# Recovering Nitric Acid from Copper Nitrate Solution



## edieboy (Jan 22, 2016)

How do you recover Nitric Acid from Copper Nitrate Solution?
The Copper Nitrate was from the Recovery of Silver from Silver Nitrate Solution using Copper Method.


----------



## FrugalRefiner (Jan 22, 2016)

Read through the Processing Sterling Silver without nitric acid thread.

Dave


----------



## edieboy (Jan 22, 2016)

Thanks for the help Dave. . .but can you make nitric acid from copper nitrate? without using electrolysis method.


----------



## FrugalRefiner (Jan 22, 2016)

I'm not aware of a way.

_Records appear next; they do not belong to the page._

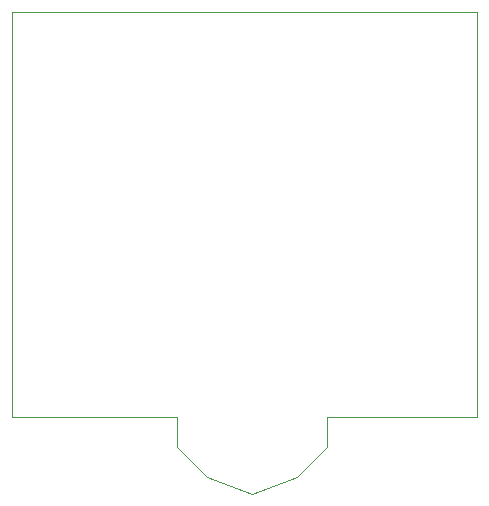
<source format=gm1>
%TF.GenerationSoftware,KiCad,Pcbnew,9.0.0-rc1*%
%TF.CreationDate,2025-03-07T01:01:46+01:00*%
%TF.ProjectId,nRF24-breakout,6e524632-342d-4627-9265-616b6f75742e,rev?*%
%TF.SameCoordinates,Original*%
%TF.FileFunction,Profile,NP*%
%FSLAX46Y46*%
G04 Gerber Fmt 4.6, Leading zero omitted, Abs format (unit mm)*
G04 Created by KiCad (PCBNEW 9.0.0-rc1) date 2025-03-07 01:01:46*
%MOMM*%
%LPD*%
G01*
G04 APERTURE LIST*
%TA.AperFunction,Profile*%
%ADD10C,0.050000*%
%TD*%
G04 APERTURE END LIST*
D10*
X124920000Y-99790000D02*
X124920000Y-97250000D01*
X98250000Y-62960000D02*
X137620000Y-62960000D01*
X112220000Y-97250000D02*
X107140000Y-97250000D01*
X137620000Y-62960000D02*
X137620000Y-97250000D01*
X98250000Y-97250000D02*
X107140000Y-97250000D01*
X112220000Y-99790000D02*
X112220000Y-97250000D01*
X114760000Y-102330000D02*
X118570000Y-103756344D01*
X122380000Y-102330000D02*
X118570000Y-103756344D01*
X98250000Y-62960000D02*
X98250000Y-97250000D01*
X122380000Y-102330000D02*
X124920000Y-99790000D01*
X124920000Y-97250000D02*
X128730000Y-97250000D01*
X114760000Y-102330000D02*
X112220000Y-99790000D01*
X128730000Y-97250000D02*
X137620000Y-97250000D01*
M02*

</source>
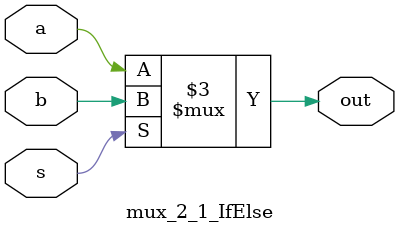
<source format=v>
`timescale 1ns / 1ps
module mux_2_1_IfElse(
    input a,
    input b,
    input s,
    output out
    );
	 reg out;
	 always @(*)
	 begin
		if (s) out = b;
		else out = a;
	 end

endmodule

</source>
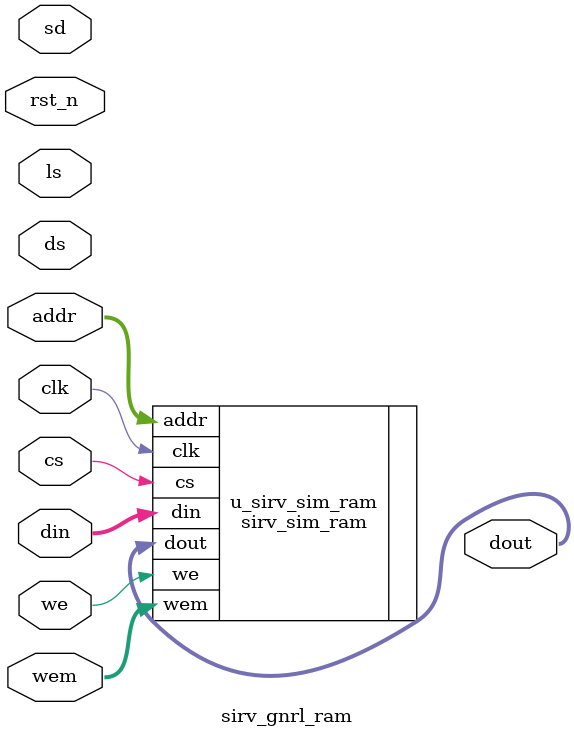
<source format=v>
 /*                                                                      
 Copyright 2018-2020 Nuclei System Technology, Inc.                
                                                                         
 Licensed under the Apache License, Version 2.0 (the "License");         
 you may not use this file except in compliance with the License.        
 You may obtain a copy of the License at                                 
                                                                         
     http://www.apache.org/licenses/LICENSE-2.0                          
                                                                         
  Unless required by applicable law or agreed to in writing, software    
 distributed under the License is distributed on an "AS IS" BASIS,       
 WITHOUT WARRANTIES OR CONDITIONS OF ANY KIND, either express or implied.
 See the License for the specific language governing permissions and     
 limitations under the License.                                          
 */                                                                      
                                                                         
                                                                         
                                                                         
//=====================================================================
//
// Designer   : Bob Hu
//
// Description:
//  The top level RAM module
//
// ====================================================================
//rtl change
`include "e203_defines.v"
module sirv_gnrl_ram
#(parameter DP = 32,
  parameter DW = 32,
  parameter FORCE_X2ZERO = 1,
  parameter MW = 4,
  parameter AW = 15 
  ) (
  input            sd,
  input            ds,
  input            ls,

  input            rst_n,
  input            clk,
  input            cs,
  input            we,
  input [AW-1:0]   addr,
  input [DW-1:0]   din,
  input [MW-1:0]   wem,
  output[DW-1:0]   dout
);




sirv_sim_ram #(
    .FORCE_X2ZERO (FORCE_X2ZERO),
    .DP (DP),
    .AW (AW),
    .MW (MW),
    .DW (DW) 
)u_sirv_sim_ram (
    .clk   (clk),
    .din   (din),
    .addr  (addr),
    .cs    (cs),
    .we    (we),
    .wem   (wem),
    .dout  (dout)
);


endmodule

</source>
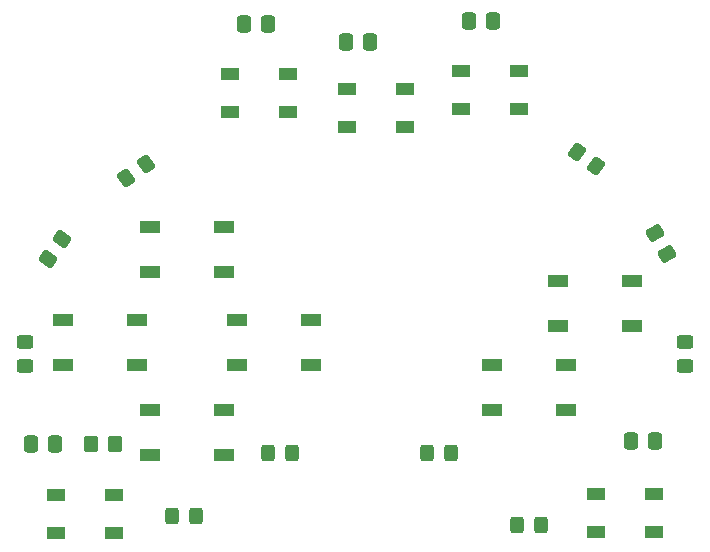
<source format=gbr>
%TF.GenerationSoftware,KiCad,Pcbnew,(6.0.0)*%
%TF.CreationDate,2022-01-21T17:49:11+00:00*%
%TF.ProjectId,molly-the-mermaid,6d6f6c6c-792d-4746-9865-2d6d65726d61,rev?*%
%TF.SameCoordinates,Original*%
%TF.FileFunction,Paste,Top*%
%TF.FilePolarity,Positive*%
%FSLAX46Y46*%
G04 Gerber Fmt 4.6, Leading zero omitted, Abs format (unit mm)*
G04 Created by KiCad (PCBNEW (6.0.0)) date 2022-01-21 17:49:11*
%MOMM*%
%LPD*%
G01*
G04 APERTURE LIST*
G04 Aperture macros list*
%AMRoundRect*
0 Rectangle with rounded corners*
0 $1 Rounding radius*
0 $2 $3 $4 $5 $6 $7 $8 $9 X,Y pos of 4 corners*
0 Add a 4 corners polygon primitive as box body*
4,1,4,$2,$3,$4,$5,$6,$7,$8,$9,$2,$3,0*
0 Add four circle primitives for the rounded corners*
1,1,$1+$1,$2,$3*
1,1,$1+$1,$4,$5*
1,1,$1+$1,$6,$7*
1,1,$1+$1,$8,$9*
0 Add four rect primitives between the rounded corners*
20,1,$1+$1,$2,$3,$4,$5,0*
20,1,$1+$1,$4,$5,$6,$7,0*
20,1,$1+$1,$6,$7,$8,$9,0*
20,1,$1+$1,$8,$9,$2,$3,0*%
G04 Aperture macros list end*
%ADD10RoundRect,0.250000X-0.350000X-0.450000X0.350000X-0.450000X0.350000X0.450000X-0.350000X0.450000X0*%
%ADD11R,1.700000X1.000000*%
%ADD12RoundRect,0.250000X-0.530373X-0.163796X-0.011260X-0.554976X0.530373X0.163796X0.011260X0.554976X0*%
%ADD13RoundRect,0.250000X-0.552211X0.056458X-0.227211X-0.506458X0.552211X-0.056458X0.227211X0.506458X0*%
%ADD14RoundRect,0.250000X-0.450000X0.325000X-0.450000X-0.325000X0.450000X-0.325000X0.450000X0.325000X0*%
%ADD15RoundRect,0.250000X-0.325000X-0.450000X0.325000X-0.450000X0.325000X0.450000X-0.325000X0.450000X0*%
%ADD16RoundRect,0.250000X0.450000X-0.325000X0.450000X0.325000X-0.450000X0.325000X-0.450000X-0.325000X0*%
%ADD17RoundRect,0.250000X0.182206X-0.524334X0.555031X0.008115X-0.182206X0.524334X-0.555031X-0.008115X0*%
%ADD18RoundRect,0.250000X-0.008115X-0.555031X0.524334X-0.182206X0.008115X0.555031X-0.524334X0.182206X0*%
%ADD19R,1.500000X1.000000*%
%ADD20RoundRect,0.250000X-0.337500X-0.475000X0.337500X-0.475000X0.337500X0.475000X-0.337500X0.475000X0*%
%ADD21RoundRect,0.250000X0.337500X0.475000X-0.337500X0.475000X-0.337500X-0.475000X0.337500X-0.475000X0*%
G04 APERTURE END LIST*
D10*
%TO.C,R11*%
X198898000Y-116332000D03*
X200898000Y-116332000D03*
%TD*%
D11*
%TO.C,A*%
X238404000Y-102494000D03*
X244704000Y-102494000D03*
X238404000Y-106294000D03*
X244704000Y-106294000D03*
%TD*%
%TO.C,B*%
X239116000Y-113406000D03*
X232816000Y-113406000D03*
X239116000Y-109606000D03*
X232816000Y-109606000D03*
%TD*%
%TO.C,Down*%
X203860000Y-113416000D03*
X210160000Y-113416000D03*
X203860000Y-117216000D03*
X210160000Y-117216000D03*
%TD*%
%TO.C,Right*%
X211226000Y-105796000D03*
X217526000Y-105796000D03*
X211226000Y-109596000D03*
X217526000Y-109596000D03*
%TD*%
%TO.C,Up*%
X203860000Y-97922000D03*
X210160000Y-97922000D03*
X203860000Y-101722000D03*
X210160000Y-101722000D03*
%TD*%
%TO.C,Left*%
X196494000Y-105796000D03*
X202794000Y-105796000D03*
X196494000Y-109596000D03*
X202794000Y-109596000D03*
%TD*%
D12*
%TO.C,D16*%
X239973399Y-91585140D03*
X241610601Y-92818860D03*
%TD*%
D13*
%TO.C,D15*%
X246629500Y-98426324D03*
X247654500Y-100201676D03*
%TD*%
D14*
%TO.C,D14*%
X249174000Y-107687000D03*
X249174000Y-109737000D03*
%TD*%
D15*
%TO.C,D13*%
X234941000Y-123190000D03*
X236991000Y-123190000D03*
%TD*%
%TO.C,D12*%
X227312000Y-117094000D03*
X229362000Y-117094000D03*
%TD*%
%TO.C,D11*%
X213859000Y-117094000D03*
X215909000Y-117094000D03*
%TD*%
%TO.C,D10*%
X207781000Y-122428000D03*
X205731000Y-122428000D03*
%TD*%
D16*
%TO.C,D9*%
X193294000Y-109737000D03*
X193294000Y-107687000D03*
%TD*%
D17*
%TO.C,D8*%
X195246084Y-100661631D03*
X196421916Y-98982369D03*
%TD*%
D18*
%TO.C,D7*%
X201843369Y-93805916D03*
X203522631Y-92630084D03*
%TD*%
D19*
%TO.C,D6*%
X246544000Y-123774000D03*
X246544000Y-120574000D03*
X241644000Y-123774000D03*
X241644000Y-120574000D03*
%TD*%
%TO.C,D5*%
X235114000Y-87960000D03*
X235114000Y-84760000D03*
X230214000Y-87960000D03*
X230214000Y-84760000D03*
%TD*%
%TO.C,D4*%
X225462000Y-89484000D03*
X225462000Y-86284000D03*
X220562000Y-89484000D03*
X220562000Y-86284000D03*
%TD*%
%TO.C,D3*%
X215556000Y-88214000D03*
X215556000Y-85014000D03*
X210656000Y-88214000D03*
X210656000Y-85014000D03*
%TD*%
%TO.C,D2*%
X200824000Y-123850000D03*
X200824000Y-120650000D03*
X195924000Y-123850000D03*
X195924000Y-120650000D03*
%TD*%
D20*
%TO.C,C5*%
X244580500Y-116078000D03*
X246655500Y-116078000D03*
%TD*%
%TO.C,C4*%
X230864500Y-80518000D03*
X232939500Y-80518000D03*
%TD*%
%TO.C,C3*%
X220450500Y-82296000D03*
X222525500Y-82296000D03*
%TD*%
%TO.C,C2*%
X211814500Y-80772000D03*
X213889500Y-80772000D03*
%TD*%
D21*
%TO.C,C1*%
X195855500Y-116332000D03*
X193780500Y-116332000D03*
%TD*%
M02*

</source>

You have to put energy into the system to cause hydrogen to replace copper.

Dave


----------



## Grelko (Jan 22, 2016)

This link should help you.

http://goldrefiningforum.com/~goldrefi/phpBB3/viewtopic.php?f=49&t=5410



lazersteve said:


> Copper nitrate solutions can be dehydrated and converted to nitric acid via decomposition and passing the brown gas into cold distilled water or hydrogen peroxide:
> 
> 2 Cu (NO3)2 → 2 CuO + 4 NO2 + O2
> 3NO2 + H2O → 2HNO3 + NO
> ...


----------



## g_axelsson (Jan 22, 2016)

Mix with sulfuric acid and distill off nitric acid, leaving copper sulfate.

Göran


----------



## edieboy (Jan 23, 2016)

Thanks for the help guys. . . .il try your suggestions. . .


----------